(DATASET CONTENT)

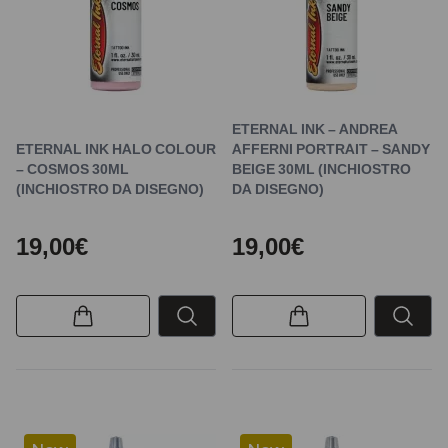
ETERNAL INK – ANDREA
ETERNAL INK HALO COLOUR
AFFERNI PORTRAIT – SANDY
– COSMOS 30ML
BEIGE 30ML (INCHIOSTRO
(INCHIOSTRO DA DISEGNO)
DA DISEGNO)
19,00€
19,00€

(End DATASET CONTENT)

• INSTRUCTION
Only the number is wanted: how many lines of the data contain the word "ETERNAL"?

• SOLUTION TO THE EXERCISE
2